Breakfast on the boat.
Arrival! Port to Island in 40 minutes.
The Sony team photographing the elementary/junior high area.
The Sony team preparing their equipment before sunrise.
Ta-da! The Sony Action Cam (HDR-AS15) mounted on the “multicopter”.
Damaged buildings. A sight to move a villain.
An hour after arrival. Finally, the sunrise!
You know you’re in an off-limits area when there’s this much rubble around.
Residence number 65. Balconies from the ground floor up to the third floor have all collapsed.
Time for the Sony team to start filming! The experienced radio control pilot takes control of the “multicopter”.
After multiple battery changes between flights, the first shots are in the bag.
Next we visit the pool of water under the elementary/junior high buildings.
Waterproof case on, it’s time for some underwater shots!
Next, we go to the remains of a Shinto shrine.
The main hall of worship is gone and only the small shrine remains.
With the multicopter at this height, there’ll be a nice full shot of the island.

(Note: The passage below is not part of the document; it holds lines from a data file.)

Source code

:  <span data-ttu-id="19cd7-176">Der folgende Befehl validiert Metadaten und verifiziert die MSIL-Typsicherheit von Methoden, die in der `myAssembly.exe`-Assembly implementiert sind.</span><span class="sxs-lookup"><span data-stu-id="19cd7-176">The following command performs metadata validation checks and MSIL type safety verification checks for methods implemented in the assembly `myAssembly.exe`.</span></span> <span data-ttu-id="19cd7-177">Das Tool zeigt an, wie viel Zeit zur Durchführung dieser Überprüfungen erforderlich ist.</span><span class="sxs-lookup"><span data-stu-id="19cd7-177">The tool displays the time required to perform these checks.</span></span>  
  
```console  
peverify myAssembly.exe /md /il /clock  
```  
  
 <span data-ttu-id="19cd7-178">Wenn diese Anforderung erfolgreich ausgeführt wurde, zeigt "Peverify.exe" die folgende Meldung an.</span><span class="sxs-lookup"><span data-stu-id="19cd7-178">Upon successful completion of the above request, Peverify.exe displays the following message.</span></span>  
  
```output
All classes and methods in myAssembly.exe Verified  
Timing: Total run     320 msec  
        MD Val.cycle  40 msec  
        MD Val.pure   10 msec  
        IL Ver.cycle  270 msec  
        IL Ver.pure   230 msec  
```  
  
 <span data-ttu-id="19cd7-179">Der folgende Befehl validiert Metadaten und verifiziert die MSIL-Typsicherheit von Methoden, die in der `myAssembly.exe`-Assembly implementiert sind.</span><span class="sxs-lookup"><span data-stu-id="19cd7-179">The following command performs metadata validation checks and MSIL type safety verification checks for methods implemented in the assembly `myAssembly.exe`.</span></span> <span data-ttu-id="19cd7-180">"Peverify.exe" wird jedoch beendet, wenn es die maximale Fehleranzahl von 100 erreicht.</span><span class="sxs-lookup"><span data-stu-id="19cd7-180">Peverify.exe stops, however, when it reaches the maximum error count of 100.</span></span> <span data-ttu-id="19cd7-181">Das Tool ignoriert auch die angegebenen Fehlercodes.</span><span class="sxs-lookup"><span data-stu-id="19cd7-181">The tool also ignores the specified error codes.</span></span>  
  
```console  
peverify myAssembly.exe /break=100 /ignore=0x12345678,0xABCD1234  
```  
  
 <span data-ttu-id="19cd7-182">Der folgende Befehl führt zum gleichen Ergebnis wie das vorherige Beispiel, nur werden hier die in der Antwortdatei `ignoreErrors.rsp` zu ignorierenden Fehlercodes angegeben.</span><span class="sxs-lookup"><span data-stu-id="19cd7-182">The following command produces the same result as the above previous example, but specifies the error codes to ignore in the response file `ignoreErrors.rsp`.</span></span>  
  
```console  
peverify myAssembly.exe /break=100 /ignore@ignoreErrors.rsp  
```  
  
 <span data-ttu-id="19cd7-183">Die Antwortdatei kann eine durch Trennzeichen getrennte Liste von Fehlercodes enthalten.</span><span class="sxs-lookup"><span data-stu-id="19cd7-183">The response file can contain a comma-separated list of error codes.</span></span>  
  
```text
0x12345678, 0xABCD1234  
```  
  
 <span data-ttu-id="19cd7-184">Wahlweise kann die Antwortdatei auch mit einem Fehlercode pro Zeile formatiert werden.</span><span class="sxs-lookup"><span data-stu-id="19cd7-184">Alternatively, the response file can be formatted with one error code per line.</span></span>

Inside the apartments. If you put a step wrong here then there’s a real possibility you could fall down to the next floor.
Now the water has receded from under the elementary/junior high buildings, it’s time for Action Cam again!
In the not too distant future the elementary/junior high foundations could very well collapse.
At the can factory ruins in the west part of the island.
On the roof of building number three, the tallest building on the island.
Danger! One side of the walled roof has totally crumbled away.
Looking down into the abyss below.
Final shots go off without a hitch. Filming complete!
From this distance, you can really see the battleship silhouette that gives the island its nickname.
The setting sun comes out from behind the clouds as if to say goodbye.